Medical team aids India town

ALBANY — During its 24 years, the Southwest Georgia Medical Mission Team has helped establish a hospital and clinic in southern India, one of the group's founders said Thursday.

Dr. Van C. Knowles of Albany spoke to Albany Rotarians about the mission team's work, giving details of the medical facilities and of the professionals and the patients who give and receive care in the town of Karakonam, India.

At the medical college, nurses and doctors are trained.

"A lot of these girls (nurses) ... would have never had the change to get out of the slums," said KNowles, a retired general surgeon. "They get an education, get a job and elevate their (standing)."

By contrast, those who study to become doctors typically come from wealthier families, he said, and are the children of professionals.

The Southwest Georgia Medical Mission Team was founded in 1983 after Knowles and a colleague heard a sermon at First United Methodist Church urging them to help those beyond the region. In 1984, the team headed to India with polio vaccines. Later, the got to work on a clinic.

"It was just a two-buck clinic in 1986 when we went," Knowles said.

The team then worked on a hospital and by 1995 had helped start the medical school

The hospital, Knowles said, serves mainly indigent patients who live within a 30-mile radius of the facility.

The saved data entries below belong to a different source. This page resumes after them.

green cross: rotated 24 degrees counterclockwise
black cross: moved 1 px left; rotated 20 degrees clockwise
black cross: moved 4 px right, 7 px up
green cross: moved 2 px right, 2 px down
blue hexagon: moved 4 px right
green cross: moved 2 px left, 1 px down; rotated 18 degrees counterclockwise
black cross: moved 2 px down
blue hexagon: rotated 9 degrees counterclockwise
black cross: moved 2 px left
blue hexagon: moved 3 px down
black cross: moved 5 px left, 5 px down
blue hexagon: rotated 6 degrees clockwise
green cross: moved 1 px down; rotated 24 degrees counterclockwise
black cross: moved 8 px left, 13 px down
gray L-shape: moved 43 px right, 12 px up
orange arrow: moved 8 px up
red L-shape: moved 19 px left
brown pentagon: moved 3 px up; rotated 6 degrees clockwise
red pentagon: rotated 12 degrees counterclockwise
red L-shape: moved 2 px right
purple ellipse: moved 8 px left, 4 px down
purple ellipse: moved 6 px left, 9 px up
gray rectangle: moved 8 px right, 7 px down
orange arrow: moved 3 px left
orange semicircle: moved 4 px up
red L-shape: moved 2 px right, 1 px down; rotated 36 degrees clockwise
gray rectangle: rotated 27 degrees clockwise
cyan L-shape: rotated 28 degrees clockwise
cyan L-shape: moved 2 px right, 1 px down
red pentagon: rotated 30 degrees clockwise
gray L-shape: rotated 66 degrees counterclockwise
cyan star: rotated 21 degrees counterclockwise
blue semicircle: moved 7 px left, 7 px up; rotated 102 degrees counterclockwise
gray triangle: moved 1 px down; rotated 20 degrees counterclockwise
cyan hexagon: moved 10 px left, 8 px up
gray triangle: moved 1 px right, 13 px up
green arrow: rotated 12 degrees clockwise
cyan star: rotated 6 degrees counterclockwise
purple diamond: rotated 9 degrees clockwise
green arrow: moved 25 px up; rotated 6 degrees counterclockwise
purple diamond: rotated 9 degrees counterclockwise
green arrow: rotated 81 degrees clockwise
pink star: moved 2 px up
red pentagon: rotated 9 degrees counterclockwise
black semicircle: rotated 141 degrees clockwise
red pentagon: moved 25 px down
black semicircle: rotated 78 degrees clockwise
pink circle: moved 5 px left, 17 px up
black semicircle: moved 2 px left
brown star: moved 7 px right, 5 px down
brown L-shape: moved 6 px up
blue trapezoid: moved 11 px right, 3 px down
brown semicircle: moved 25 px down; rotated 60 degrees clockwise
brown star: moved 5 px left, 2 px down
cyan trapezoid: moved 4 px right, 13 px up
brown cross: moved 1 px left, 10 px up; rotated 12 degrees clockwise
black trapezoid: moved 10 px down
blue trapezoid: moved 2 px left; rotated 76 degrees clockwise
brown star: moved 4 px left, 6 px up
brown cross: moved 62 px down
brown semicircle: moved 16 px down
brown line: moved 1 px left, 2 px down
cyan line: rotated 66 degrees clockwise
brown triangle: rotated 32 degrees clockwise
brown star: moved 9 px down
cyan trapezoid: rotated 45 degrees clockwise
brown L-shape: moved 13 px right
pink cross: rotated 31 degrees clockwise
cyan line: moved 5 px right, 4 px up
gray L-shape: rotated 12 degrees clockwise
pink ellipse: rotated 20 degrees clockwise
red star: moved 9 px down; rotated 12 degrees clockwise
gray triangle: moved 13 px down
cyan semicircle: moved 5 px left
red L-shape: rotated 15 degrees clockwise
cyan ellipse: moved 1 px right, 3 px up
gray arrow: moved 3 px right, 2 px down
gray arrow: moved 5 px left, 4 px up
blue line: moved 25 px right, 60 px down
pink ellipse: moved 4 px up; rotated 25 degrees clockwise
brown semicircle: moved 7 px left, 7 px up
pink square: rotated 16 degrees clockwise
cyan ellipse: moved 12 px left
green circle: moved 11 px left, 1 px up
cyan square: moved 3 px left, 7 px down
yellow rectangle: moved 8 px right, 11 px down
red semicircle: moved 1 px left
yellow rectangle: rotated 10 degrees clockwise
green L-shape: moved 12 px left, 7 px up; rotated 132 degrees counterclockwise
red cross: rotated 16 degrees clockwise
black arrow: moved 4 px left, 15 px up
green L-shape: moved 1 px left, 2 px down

The team – whose major layers today, Knowles said, are himself, internist Dr. Bernard Scoggins, anesthesiologist Dr. Mark Shoemaker, and Jan Rodd, a nurse and nursing professor at Darton College – travel annually to India with supplies and funds.

The medical professionals pay their way to Karakonam and raise extra funds for their ongoing work.

When they arrive, usually in late January to early February, they are greeted by locals and welcome signs.